The writer was present at a similar occurrence. There were a half score of boys seated upon some logs near the country school-house, during recess, listening to a story, something about “an old woman who had just reached a well, with a pitcher to obtain some water, when the old lady tripped her toe, and fell into the well head foremost.”

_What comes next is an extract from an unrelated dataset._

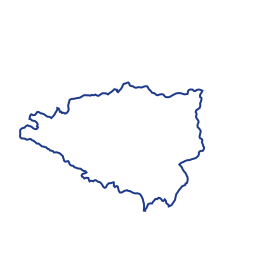 outline of Ladainha, Minas Gerais, Brazil, rotated 40°
{"feature_id": "56859067B31112130253713", "entity_name": "Ladainha", "entity_type": "district", "adm_level": 2, "iso_a3": "BRA", "parent_name": "Brazil", "parent_adm1": "Minas Gerais", "projection": "natural_earth1", "projection_center": [-41.833, -17.606], "detail": "fine", "context": "isolated", "style": "outline", "palette": "blue", "viewbox_px": 256, "rotation_deg": 40, "n_neighbors": 0, "source": "geoboundaries", "source_scale": "gbopen_adm2", "svg_char_len": 4532}
<svg xmlns="http://www.w3.org/2000/svg" viewBox="0 0 256 256"><g transform="rotate(40 128 128)"><path d="M161.0,51.6L159.9,52.0L158.8,52.3L157.4,53.1L156.2,54.6L155.7,56.5L154.8,57.2L152.8,57.1L151.2,58.2L150.3,59.5L150.3,61.0L151.0,62.4L151.7,63.7L150.9,64.5L149.6,66.0L147.5,66.8L145.7,67.6L144.0,69.1L142.8,70.4L142.0,72.1L141.0,74.4L140.3,76.5L139.6,78.0L138.5,79.0L137.0,80.1L135.3,80.0L133.5,79.6L131.7,80.8L130.6,82.2L129.5,84.0L128.4,84.4L127.3,84.4L125.6,84.5L123.8,85.5L121.5,85.0L120.1,84.9L118.7,84.8L117.3,84.1L115.9,83.8L114.7,84.6L113.5,86.1L112.8,87.7L111.4,89.0L109.9,89.8L109.1,90.9L108.2,92.1L106.5,92.8L104.9,92.9L103.4,93.9L101.9,94.2L100.6,93.3L99.1,92.9L98.2,94.0L97.5,95.4L96.3,97.1L96.7,98.9L97.2,100.5L97.5,102.4L97.3,105.0L97.4,106.9L96.0,107.0L95.1,105.8L93.9,106.5L92.6,107.0L92.4,109.3L92.0,111.4L91.4,113.3L91.0,115.2L89.6,115.3L88.3,116.1L87.0,117.0L85.9,118.2L85.3,120.1L84.8,122.3L83.1,123.1L81.5,123.4L80.9,124.6L80.0,125.5L78.9,125.9L78.4,127.4L77.2,128.0L76.1,128.9L75.2,129.7L74.1,130.3L73.1,131.4L72.5,133.3L71.8,135.4L70.7,136.8L69.5,138.1L68.6,139.4L67.5,140.7L66.1,142.0L65.2,144.0L66.3,146.3L67.2,148.2L67.8,149.3L69.1,150.6L70.5,151.7L71.2,153.1L71.4,154.5L71.3,156.1L70.5,157.4L69.0,157.6L67.7,159.0L66.4,158.5L65.5,159.4L64.3,158.6L62.6,157.6L61.0,158.2L62.1,159.4L62.4,161.3L62.6,162.9L63.1,164.8L63.1,166.9L63.0,168.3L62.8,169.7L61.5,169.7L60.2,170.2L59.2,171.0L57.6,171.3L56.0,171.3L54.3,171.6L52.8,172.1L51.7,172.9L50.3,173.0L49.1,173.3L48.1,174.4L48.4,176.1L48.3,177.9L47.0,179.2L45.1,179.7L45.1,181.5L46.1,183.3L46.7,184.4L48.1,183.8L49.7,183.9L51.0,183.2L52.4,182.5L54.7,182.5L56.5,183.2L57.2,185.3L58.5,185.2L58.8,186.6L58.4,188.0L56.9,188.8L55.5,189.1L53.3,189.1L52.0,189.4L51.0,190.2L49.4,190.4L48.7,191.9L48.4,194.5L47.2,195.9L46.6,198.4L47.6,200.1L48.8,201.2L49.6,202.2L50.3,203.5L51.7,204.4L53.4,204.3L54.7,203.2L56.2,202.3L57.9,202.1L58.9,201.0L59.7,199.6L61.0,198.9L62.2,199.1L63.4,198.6L65.0,198.4L66.7,198.5L68.2,198.5L69.3,197.5L70.8,197.4L72.4,197.4L73.9,197.4L75.1,196.6L76.3,196.2L77.8,195.4L79.8,195.6L81.4,195.0L82.5,195.3L84.2,194.5L85.6,194.0L87.0,194.3L87.9,193.5L89.0,192.4L90.5,191.9L91.6,191.3L93.4,191.3L96.3,191.5L97.6,192.6L98.7,193.1L100.0,194.1L101.4,194.2L102.3,193.3L103.5,191.8L104.9,192.2L106.0,193.0L107.5,193.4L109.0,193.1L110.3,192.2L112.1,192.5L114.3,191.6L116.0,191.1L117.1,190.1L118.1,189.6L119.6,189.7L121.4,189.4L123.2,188.5L124.8,188.8L124.0,190.6L122.7,192.5L122.9,194.1L123.9,194.8L125.5,194.5L127.0,194.8L128.0,192.9L129.8,191.8L131.4,192.9L132.9,193.6L133.4,192.3L134.4,191.7L135.7,191.1L136.0,189.5L136.9,188.7L138.3,188.5L139.6,188.5L140.8,187.7L142.0,187.6L143.3,187.7L145.1,188.2L146.7,188.9L148.4,188.9L149.2,187.8L148.9,186.3L148.6,184.5L148.9,182.5L150.2,181.4L151.0,180.1L151.9,178.8L153.2,179.9L154.3,181.4L155.9,181.7L156.6,179.7L157.9,179.5L159.2,180.5L161.3,182.0L163.2,182.6L164.4,181.7L165.1,180.4L165.5,178.8L166.4,177.5L167.2,176.3L168.5,176.1L169.5,175.4L170.7,174.9L172.5,174.6L174.4,174.1L175.9,173.2L177.1,172.0L179.2,171.1L180.9,171.2L182.2,171.7L183.5,172.2L185.4,173.2L186.7,174.3L188.1,175.2L189.7,176.5L191.0,178.1L192.2,179.6L193.2,181.1L194.3,180.4L193.5,179.1L193.6,177.3L192.9,175.2L192.4,173.1L193.6,171.4L194.9,170.4L194.6,168.8L194.7,167.0L194.6,164.7L196.1,163.7L196.2,161.9L197.5,161.2L199.3,161.1L200.6,161.7L202.1,161.2L202.0,159.1L203.8,159.4L205.2,160.7L207.0,161.0L208.4,160.8L209.6,161.9L210.5,160.2L210.9,158.7L210.7,157.2L210.5,155.0L210.3,153.1L209.6,151.7L208.9,150.5L208.2,149.0L207.5,147.6L207.4,145.8L207.2,144.2L207.0,142.3L207.0,140.1L206.9,138.0L207.7,136.4L208.5,134.7L207.8,133.5L208.5,131.9L207.6,130.4L206.6,128.7L205.1,127.4L203.9,126.9L202.6,126.2L200.9,125.5L199.2,125.3L197.9,124.9L196.8,124.7L195.7,124.1L194.2,123.4L192.2,123.2L190.8,123.0L190.9,121.4L191.5,119.8L192.3,118.4L192.8,116.9L193.5,115.5L194.6,114.1L195.6,113.2L196.3,112.1L196.9,110.9L197.7,109.8L198.6,108.5L199.4,106.8L199.7,104.3L199.3,102.7L198.3,101.6L197.9,100.0L198.7,98.6L200.0,97.3L199.6,95.3L198.7,93.9L197.4,93.6L196.3,92.7L194.7,91.9L193.5,91.2L193.1,89.9L192.1,89.1L191.0,89.2L189.6,89.5L188.4,88.7L187.7,87.5L187.1,86.2L186.4,84.9L185.8,83.7L184.6,83.1L182.7,82.7L180.7,82.5L179.4,81.2L178.7,79.6L178.3,78.1L177.0,77.1L175.7,76.8L174.4,76.5L172.8,75.6L171.9,73.7L170.9,72.7L169.6,72.3L168.9,70.7L169.4,68.8L170.0,66.6L169.4,65.1L168.6,63.9L167.5,62.9L166.9,61.0L166.1,59.2L164.8,57.7L163.2,57.9L162.1,56.6L161.7,55.4L161.6,53.6L161.0,51.6Z" fill="none" stroke="#1e3a8a" stroke-width="2"/></g></svg>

At this juncture one of the listeners fell forward from the log in a fit. We were greatly frightened, but mustered sufficient courage to throw some water in the boy’s face, when he gradually came to his senses, exclaiming,—
“Did she break the pitcher, Johnny?”
To Mrs. Bray’s book we are again indebted for the following:—
“A bon-vivant, brought to his death-bed by an immoderate use of wine, was one day informed by his physician that he could not, in all human probability, survive many hours, and that he would die before eight o’clock the following morning, summoned all his remaining strength to call the doctor back, and, when the physician had returned, made an ineffectual attempt to rise in bed, saying, with the true recklessness of an innate gambler,—
“‘Doctor, I’ll bet you some bottles that I live till nine!’”
“Let go the Halliards.”
A sailor was taken with the pleurisy on board a vessel that was hauling through the “seven bridges” that span the Charles River from the Navy Yard to Cambridgeport, and a well-known physician, rather of the Falstaffian make-up, whom I may as well call Dr. Jones,—because that is not his name,—was summoned. He prescribed for the patient, and when the schooner touched the pier of the bridge, he stepped ashore, as was supposed by the captain and crew, whose whole attention was required to keep the vessel from driving against the drawer; but “there’s many a slip ’twixt cup and lip,” and the old doctor had taken the “slip,” and went plump overboard, unseen by any.